[Opening Material provided section]

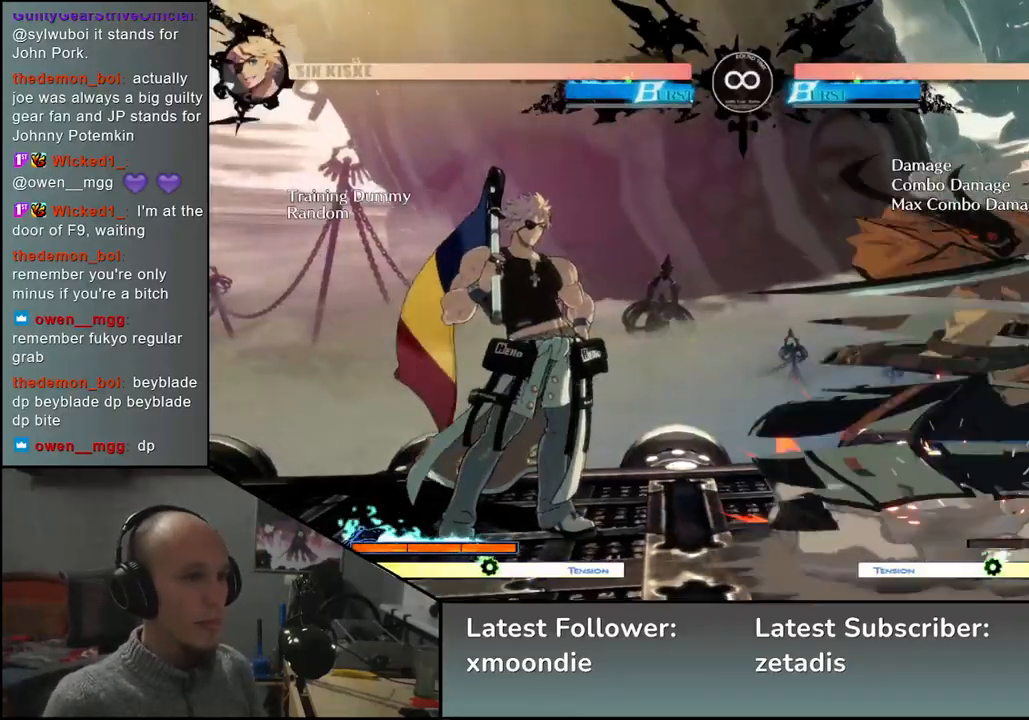
{"buttons": [], "left_stick": "left", "events": [[133, "L2", "down"], [150, "L2", "up"], [233, "L2", "down"], [317, "L2", "up"], [417, "left_stick", "left"]]}
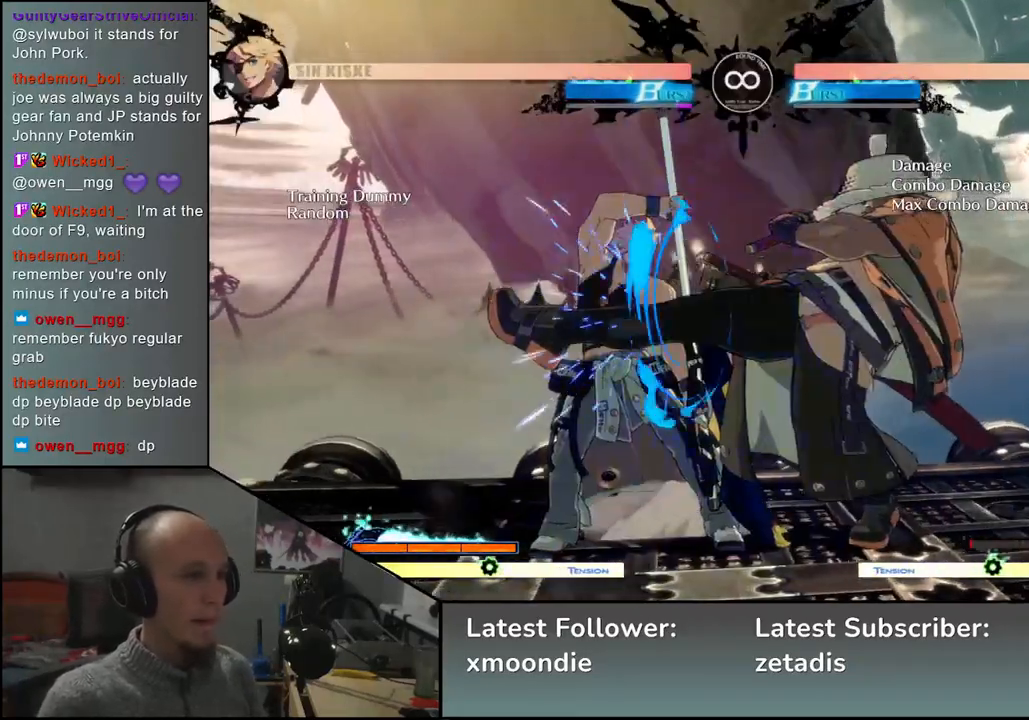
{"buttons": [], "left_stick": "left", "events": [[67, "left_stick", "down"], [150, "left_stick", "left"], [167, "SQUARE", "down"], [267, "left_stick", "down"], [300, "SQUARE", "up"], [367, "left_stick", "left"], [383, "SQUARE", "down"], [483, "SQUARE", "up"]]}
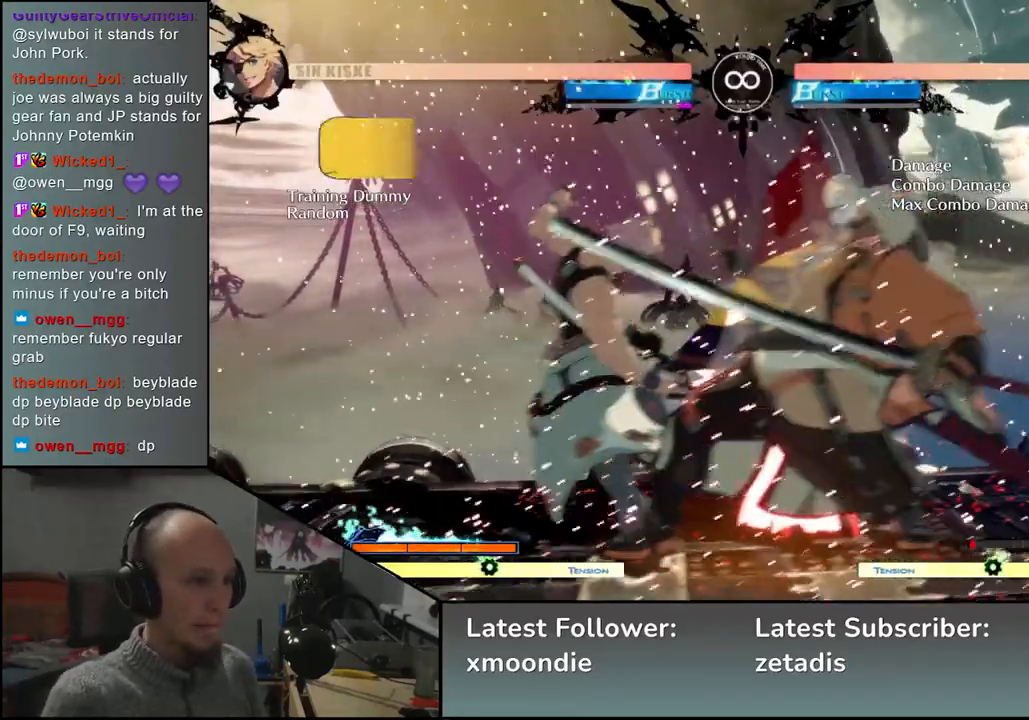
{"buttons": ["START"], "left_stick": "center", "events": [[17, "left_stick", "down"], [67, "SQUARE", "down"], [117, "left_stick", "left"], [217, "SQUARE", "up"], [267, "left_stick", "center"], [450, "START", "down"]]}
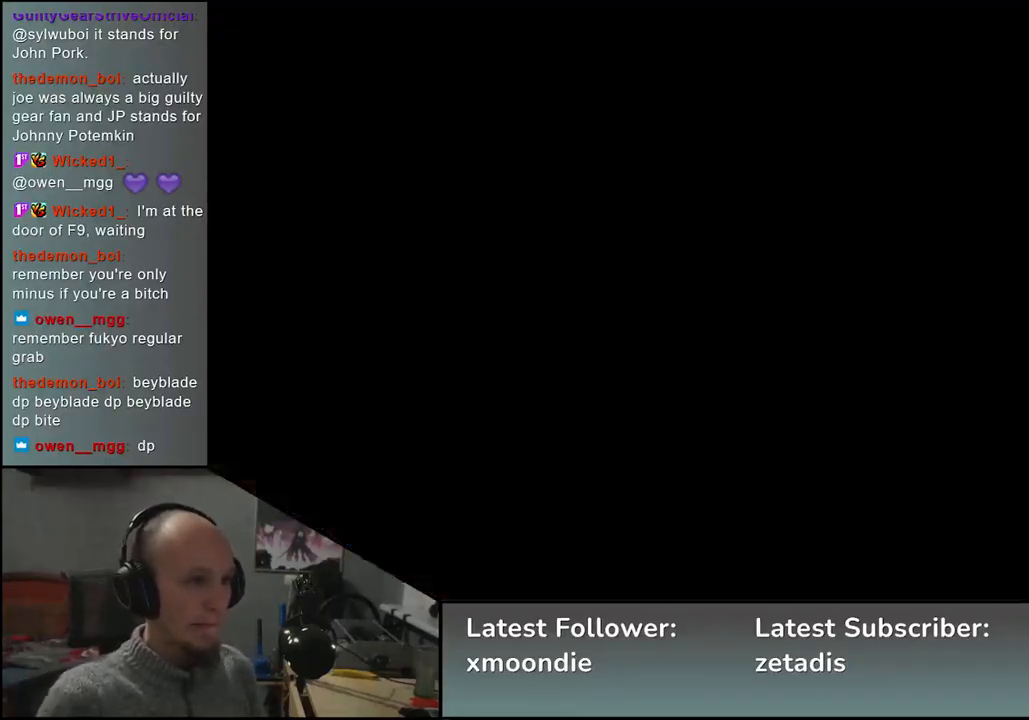
{"buttons": [], "left_stick": "down", "events": [[83, "START", "up"], [317, "left_stick", "right"], [483, "left_stick", "down"]]}
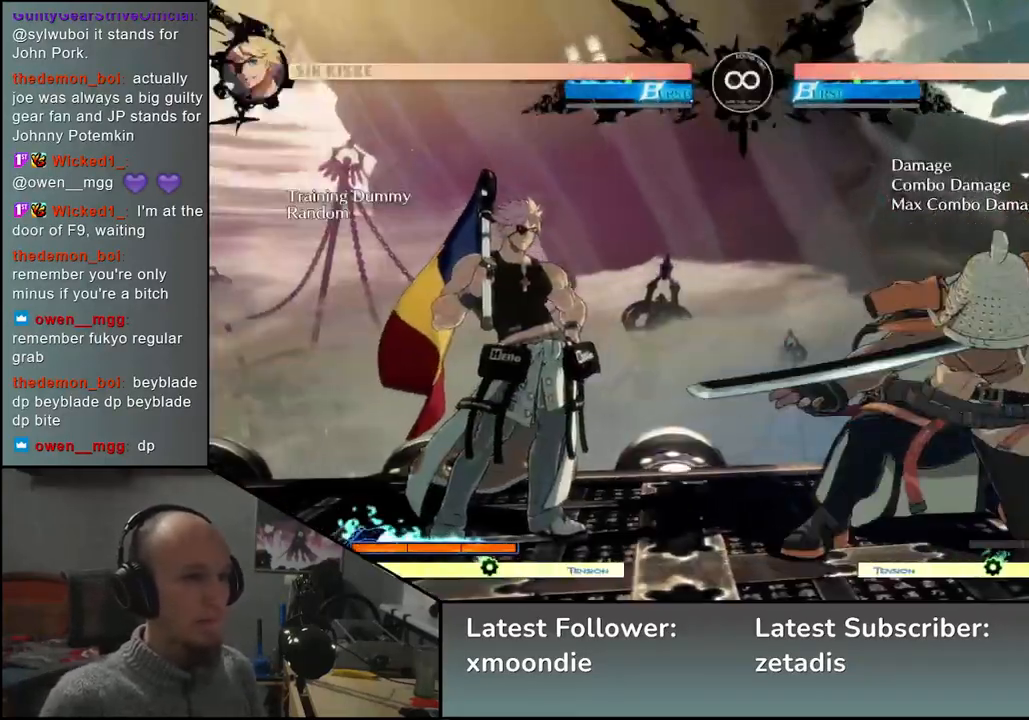
{"buttons": ["L2"], "left_stick": "center", "events": [[17, "left_stick", "left"], [67, "L2", "down"], [133, "L2", "up"], [133, "left_stick", "center"], [350, "L2", "down"], [367, "L2", "up"], [467, "L2", "down"]]}
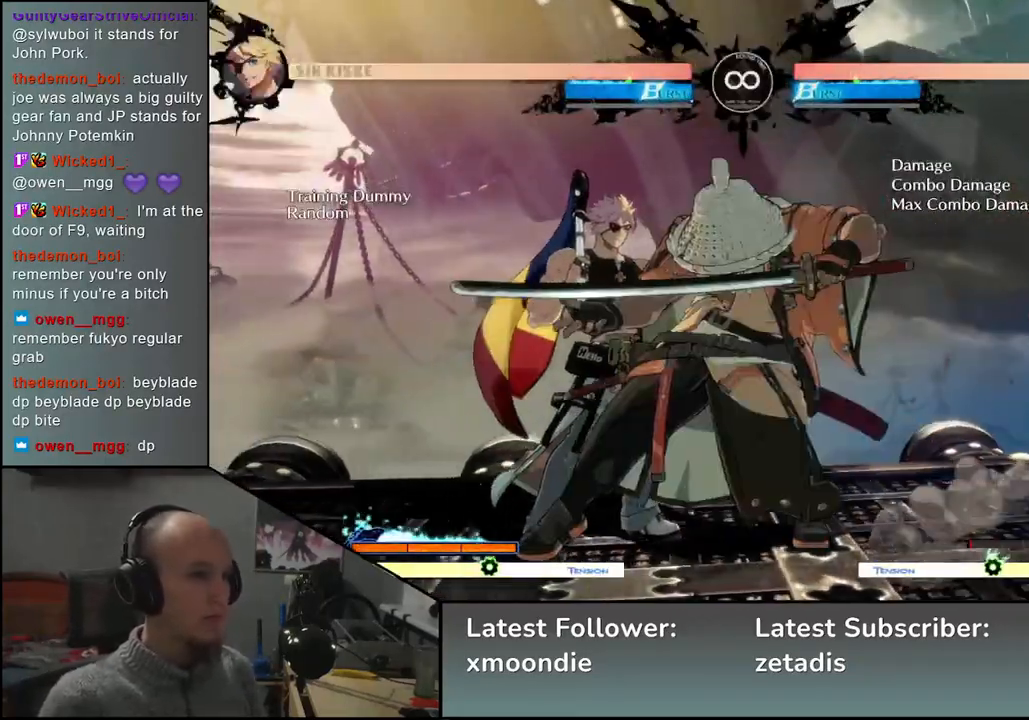
{"buttons": ["SQUARE"], "left_stick": "down", "events": [[33, "L2", "up"], [117, "left_stick", "left"], [283, "left_stick", "down"], [383, "left_stick", "left"], [400, "SQUARE", "down"], [483, "left_stick", "down"]]}
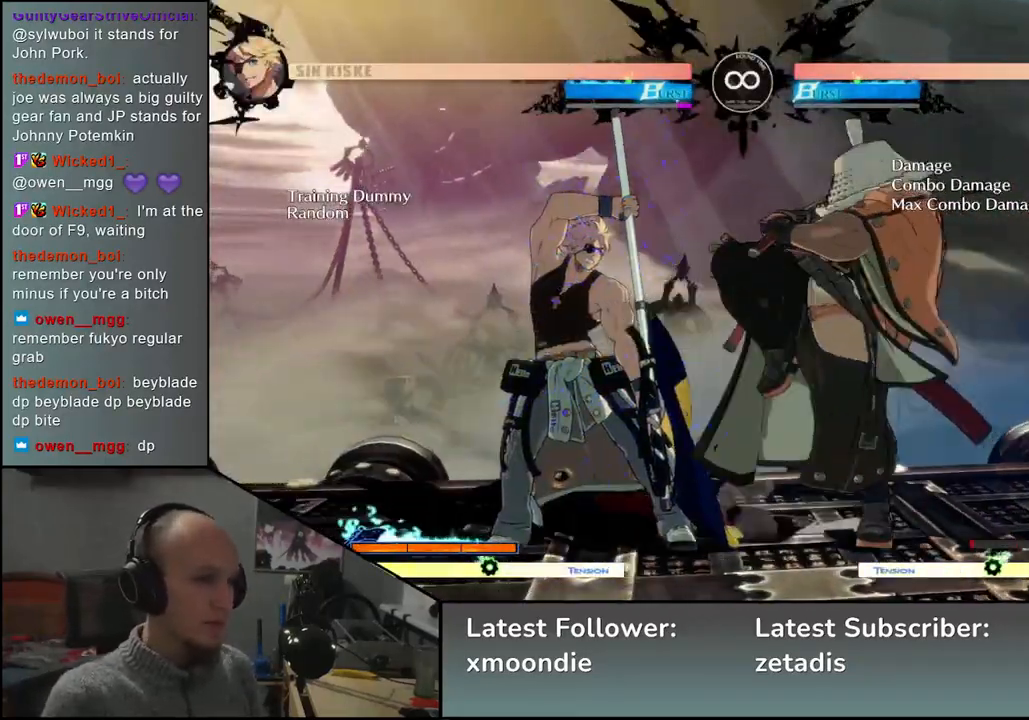
{"buttons": [], "left_stick": "center", "events": [[33, "SQUARE", "up"], [83, "left_stick", "left"], [117, "SQUARE", "down"], [183, "left_stick", "down"], [267, "SQUARE", "up"], [317, "left_stick", "center"]]}
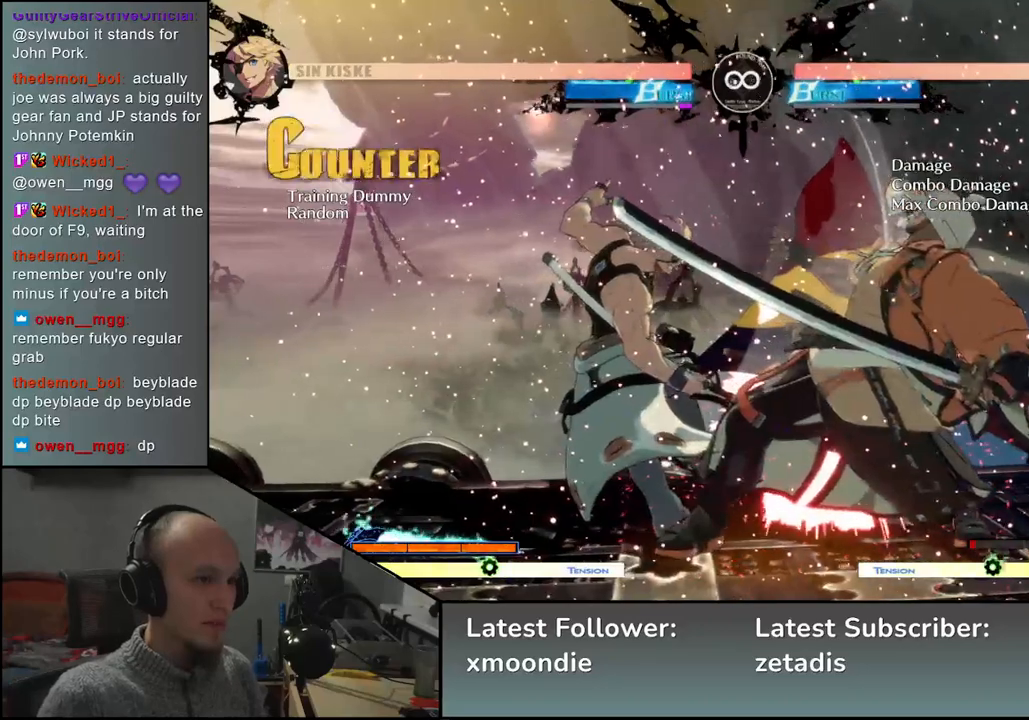
{"buttons": [], "left_stick": "center", "events": [[17, "START", "down"], [150, "START", "up"]]}
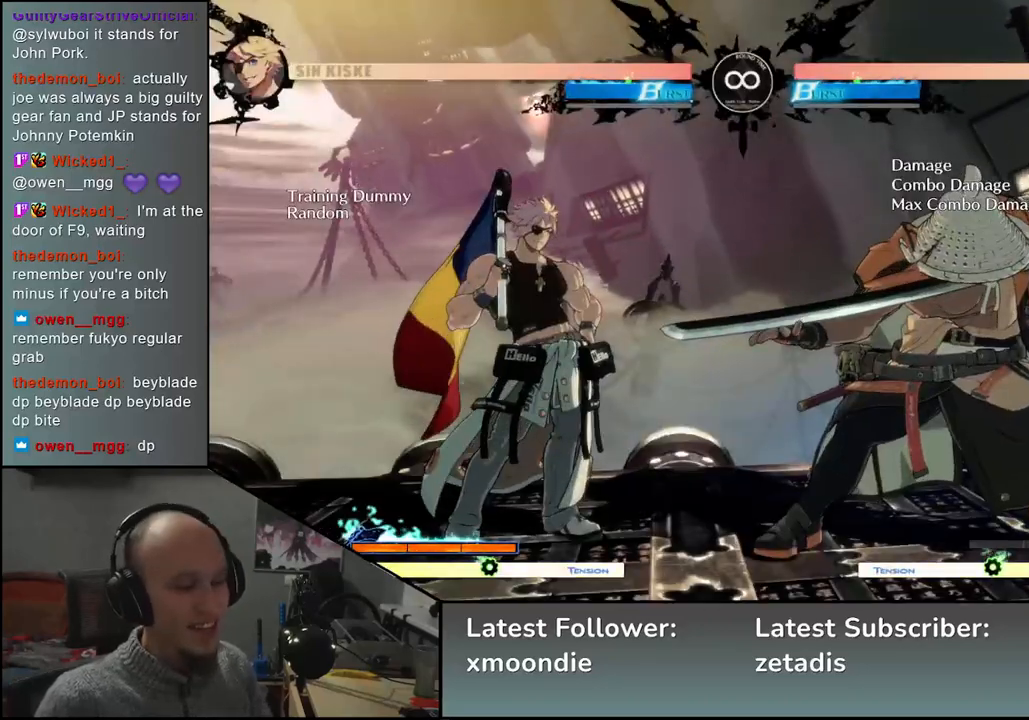
{"buttons": [], "left_stick": "center", "events": []}
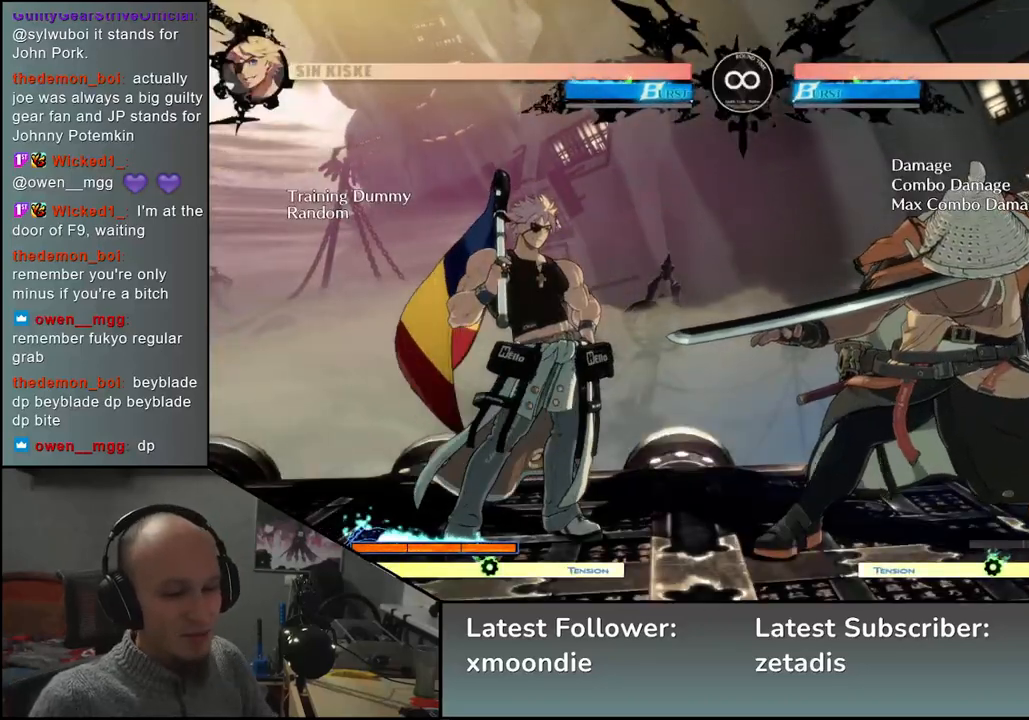
{"buttons": [], "left_stick": "center", "events": []}
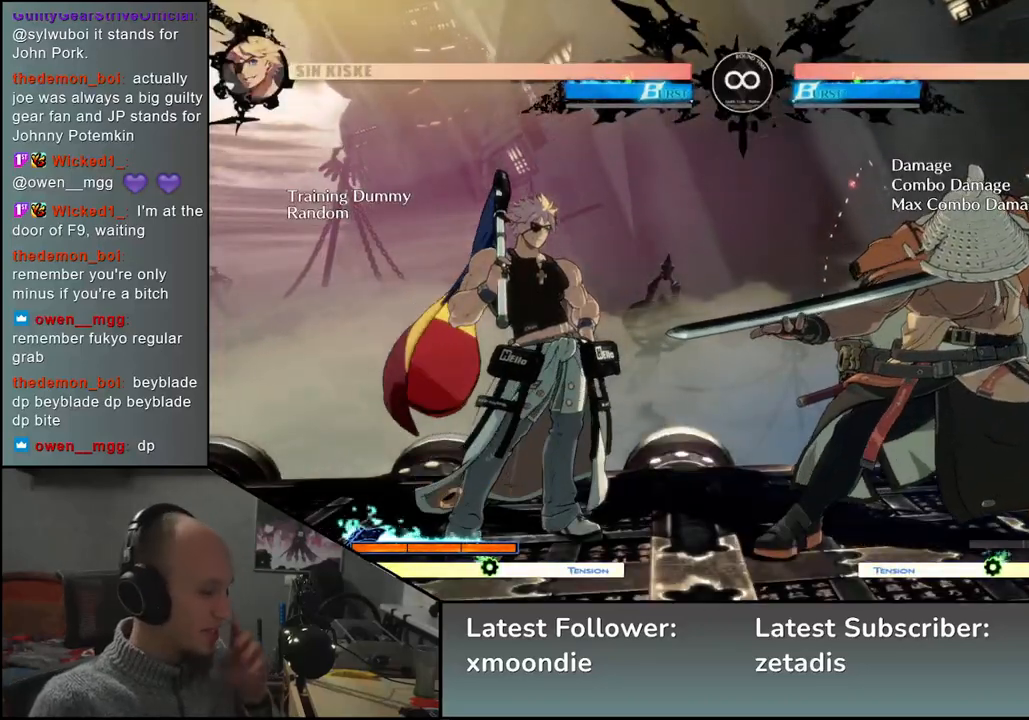
{"buttons": [], "left_stick": "center", "events": []}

[Closing Material provided section]

● **Instructions for the task**
Go through the entries and return each line where the word "START" occurs.

● **Your response**
{"buttons": ["START"], "left_stick": "center", "events": [[17, "left_stick", "down"], [67, "SQUARE", "down"], [117, "left_stick", "left"], [217, "SQUARE", "up"], [267, "left_stick", "center"], [450, "START", "down"]]}
{"buttons": [], "left_stick": "down", "events": [[83, "START", "up"], [317, "left_stick", "right"], [483, "left_stick", "down"]]}
{"buttons": [], "left_stick": "center", "events": [[17, "START", "down"], [150, "START", "up"]]}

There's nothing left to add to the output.